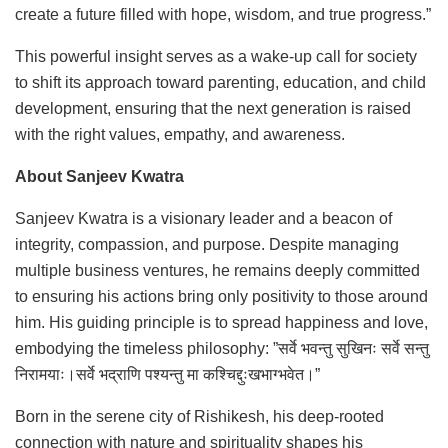
create a future filled with hope, wisdom, and true progress.”
This powerful insight serves as a wake-up call for society
to shift its approach toward parenting, education, and child
development, ensuring that the next generation is raised
with the right values, empathy, and awareness.
About Sanjeev Kwatra
Sanjeev Kwatra is a visionary leader and a beacon of
integrity, compassion, and purpose. Despite managing
multiple business ventures, he remains deeply committed
to ensuring his actions bring only positivity to those around
him. His guiding principle is to spread happiness and love,
embodying the timeless philosophy: ”सर्वे भवन्तु सुखिनः सर्वे सन्तु
निरामयाः।सर्वे भद्राणि पश्यन्तु मा कश्चिद्दुःखभाग्भवेत।”
Born in the serene city of Rishikesh, his deep-rooted
connection with nature and spirituality shapes his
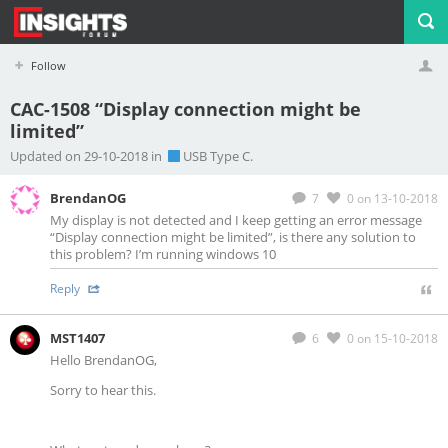
Follow
CAC-1508 “Display connection might be
limited”
Profile
Logout
Updated on 29-10-2018 in
USB Type C.
BrendanOG
7
0
on 13-10-2018
My display is not detected and I keep getting an error message
“Display connection might be limited”, is there any solution to
this problem? I’m running windows 10
Reply
MST1407
6
0
on 15-10-2018
Hello BrendanOG,
Sorry to hear this.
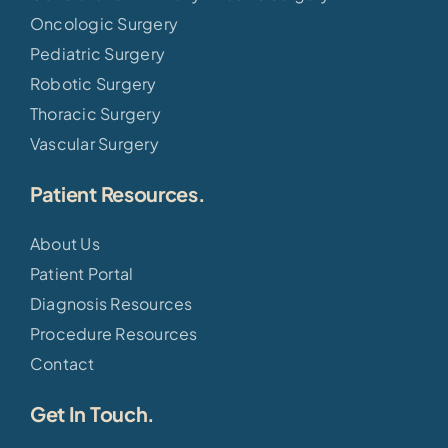
Oncologic Surgery
Pediatric Surgery
Robotic Surgery
Thoracic Surgery
Vascular Surgery
Patient Resources.
About Us
Patient Portal
Diagnosis Resources
Procedure Resources
Contact
Get In Touch.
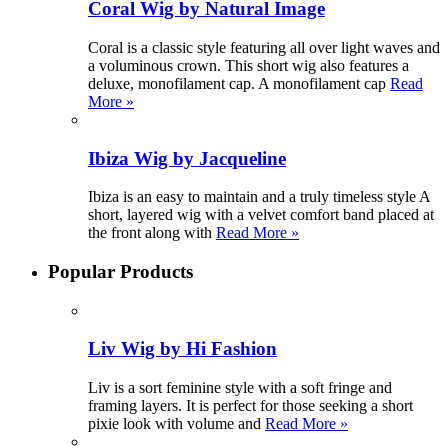
Coral Wig by Natural Image
Coral is a classic style featuring all over light waves and
a voluminous crown. This short wig also features a
deluxe, monofilament cap. A monofilament cap
Read
More »
Ibiza Wig by Jacqueline
Ibiza is an easy to maintain and a truly timeless style A
short, layered wig with a velvet comfort band placed at
the front along with
Read More »
Popular Products
Liv Wig by Hi Fashion
Liv is a sort feminine style with a soft fringe and
framing layers. It is perfect for those seeking a short
pixie look with volume and
Read More »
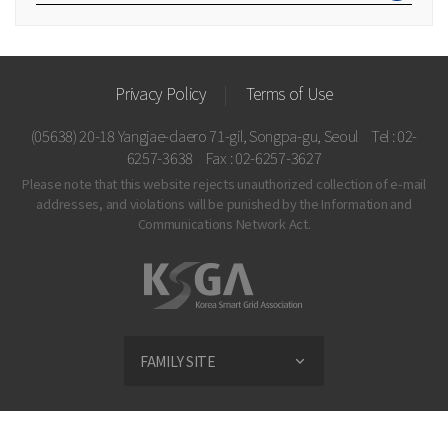
Privacy Policy
Terms of Use
(05638) 20-18 Yangjae-daero 71-gil, Songpa-gu, Seoul
Tel : 02-
6257-3638
Fax : 02-6257-3627
Please note that this website rejects unauthorized collection of e-mail
addresses, and violations
will be punished by the Information and
Communications Network Act.
FAMILY SITE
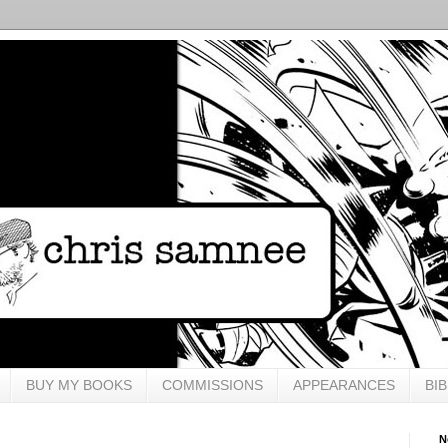
BUY MY BOOKS
COMMISSIONS
APPEARANCES
BI
N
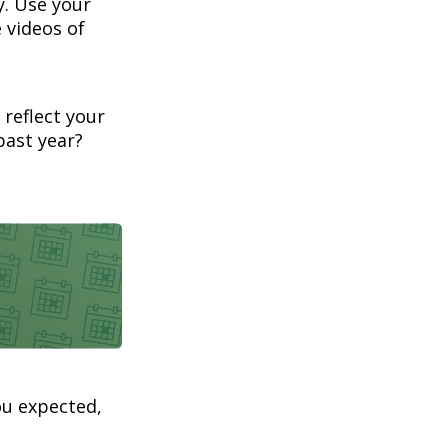
. Use your
 videos of
 reflect your
past year?
ou expected,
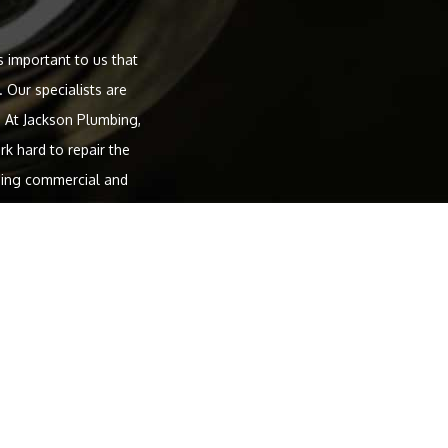
s important to us that
 Our specialists are
 At Jackson Plumbing,
k hard to repair the
uding commercial and
her services we provide
tallation and service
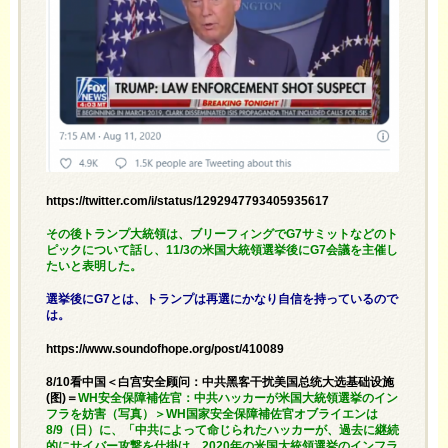
https://twitter.com/i/status/1292947793405935617
その後トランプ大統領は、ブリーフィングでG7サミットなどのト
ピックについて話し、11/3の米国大統領選挙後にG7会議を主催し
たいと表明した。
選挙後にG7とは、トランプは再選にかなり自信を持っているので
は。
https://www.soundofhope.org/post/410089
8/10看中国＜白宫安全顾问：中共黑客干扰美国总统大选基础设施
(图)＝
WH安全保障補佐官：中共ハッカーが米国大統領選挙のイン
フラを妨害（写真）＞WH国家安全保障補佐官オブライエンは
8/9（日）に、「中共によって命じられたハッカーが、過去に継続
的にサイバー攻撃を仕掛け、2020年の米国大統領選挙のインフラ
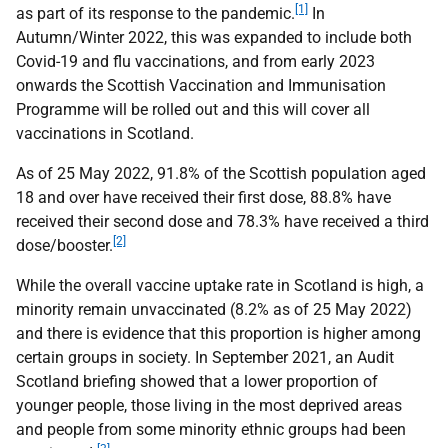
[1]
as part of its response to the pandemic.
In
Autumn/Winter 2022, this was expanded to include both
Covid-19 and flu vaccinations, and from early 2023
onwards the Scottish Vaccination and Immunisation
Programme will be rolled out and this will cover all
vaccinations in Scotland.
As of 25 May 2022, 91.8% of the Scottish population aged
18 and over have received their first dose, 88.8% have
received their second dose and 78.3% have received a third
[2]
dose/booster.
While the overall vaccine uptake rate in Scotland is high, a
minority remain unvaccinated (8.2% as of 25 May 2022)
and there is evidence that this proportion is higher among
certain groups in society. In September 2021, an Audit
Scotland briefing showed that a lower proportion of
younger people, those living in the most deprived areas
and people from some minority ethnic groups had been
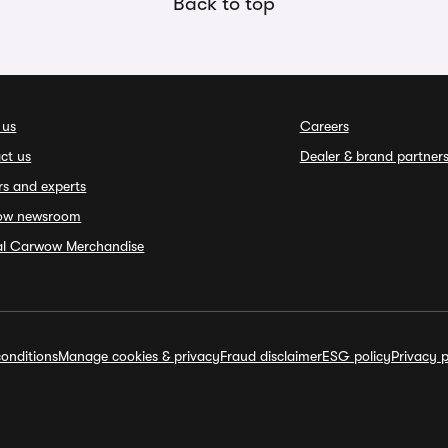
Back to top
 us
Careers
ct us
Dealer & brand partner
rs and experts
ow newsroom
ial Carwow Merchandise
onditions
Manage cookies & privacy
Fraud disclaimer
ESG policy
Privacy p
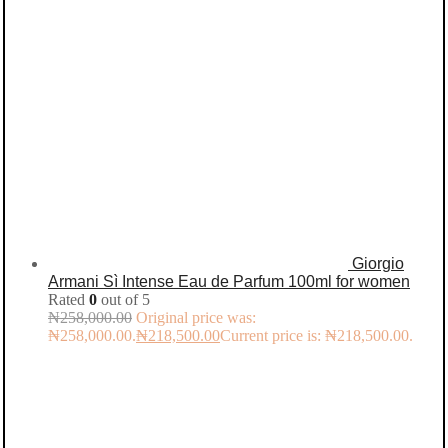
Giorgio
Armani Sì Intense Eau de Parfum 100ml for women
Rated
0
out of 5
₦
258,000.00
Original price was:
₦258,000.00.
₦
218,500.00
Current price is: ₦218,500.00.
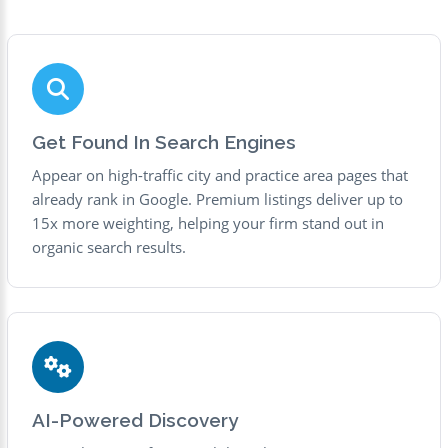
Get Found In Search Engines
Appear on high-traffic city and practice area pages that
already rank in Google. Premium listings deliver up to
15x more weighting, helping your firm stand out in
organic search results.
AI-Powered Discovery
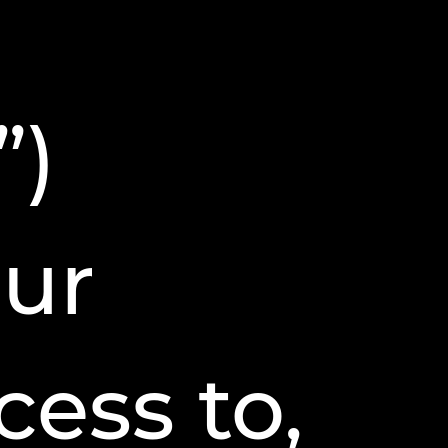
”)
our
ess to,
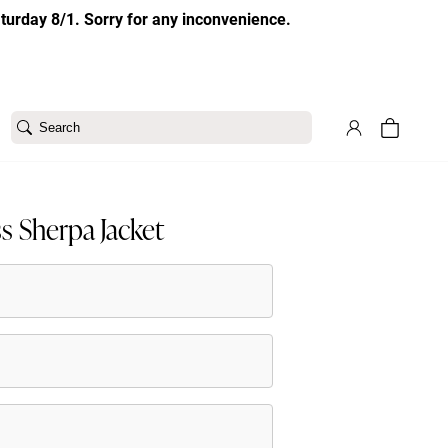
aturday 8/1. Sorry for any inconvenience.
Search
s Sherpa Jacket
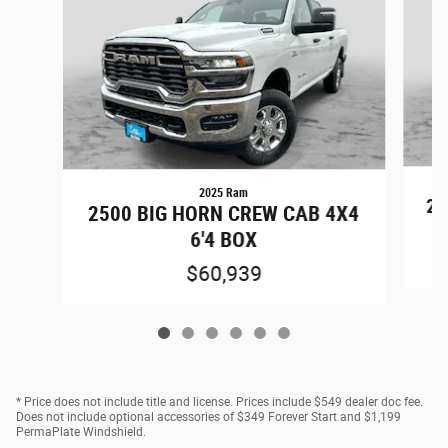
2025 Ram
25
2500 BIG HORN CREW CAB 4X4
6'4 BOX
$60,939
* Price does not include title and license. Prices include $549 dealer doc fee.
Does not include optional accessories of $349 Forever Start and $1,199
PermaPlate Windshield.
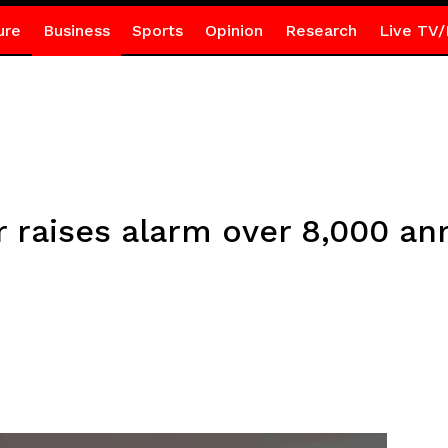
ure
Business
Sports
Opinion
Research
Live TV/
raises alarm over 8,000 annu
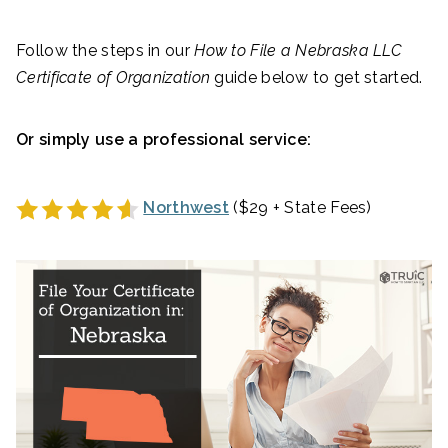
Follow the steps in our
How to File a
Nebraska
LLC
Certificate of Organization
guide below to get started.
Or simply use a professional service:
Northwest
($29 + State Fees)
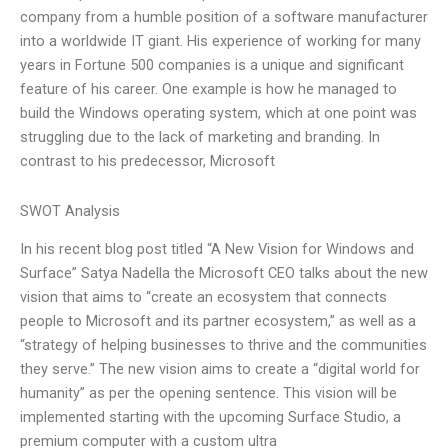
company from a humble position of a software manufacturer
into a worldwide IT giant. His experience of working for many
years in Fortune 500 companies is a unique and significant
feature of his career. One example is how he managed to
build the Windows operating system, which at one point was
struggling due to the lack of marketing and branding. In
contrast to his predecessor, Microsoft
SWOT Analysis
In his recent blog post titled “A New Vision for Windows and
Surface” Satya Nadella the Microsoft CEO talks about the new
vision that aims to “create an ecosystem that connects
people to Microsoft and its partner ecosystem,” as well as a
“strategy of helping businesses to thrive and the communities
they serve.” The new vision aims to create a “digital world for
humanity” as per the opening sentence. This vision will be
implemented starting with the upcoming Surface Studio, a
premium computer with a custom ultra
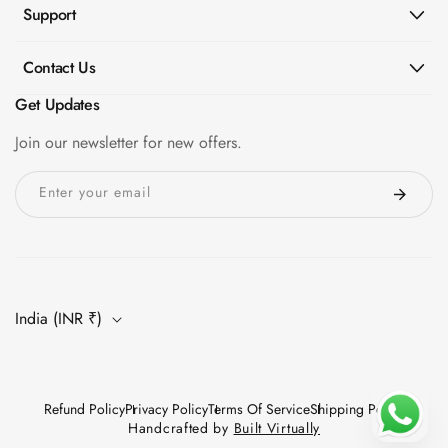
Support
Contact Us
Get Updates
Join our newsletter for new offers.
Enter your email
India (INR ₹)
Refund Policy
Privacy Policy
Terms Of Service
Shipping Policy
Handcrafted by
Built Virtually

▶ [WHAT YOU WILL DO]: Return the lines of the data word for word, starting at the line containing "company from a" and ending at the line containing "SWOT Analysis", with both of those lines included.

▶ [OUTPUT]:
company from a humble position of a software manufacturer
into a worldwide IT giant. His experience of working for many
years in Fortune 500 companies is a unique and significant
feature of his career. One example is how he managed to
build the Windows operating system, which at one point was
struggling due to the lack of marketing and branding. In
contrast to his predecessor, Microsoft
SWOT Analysis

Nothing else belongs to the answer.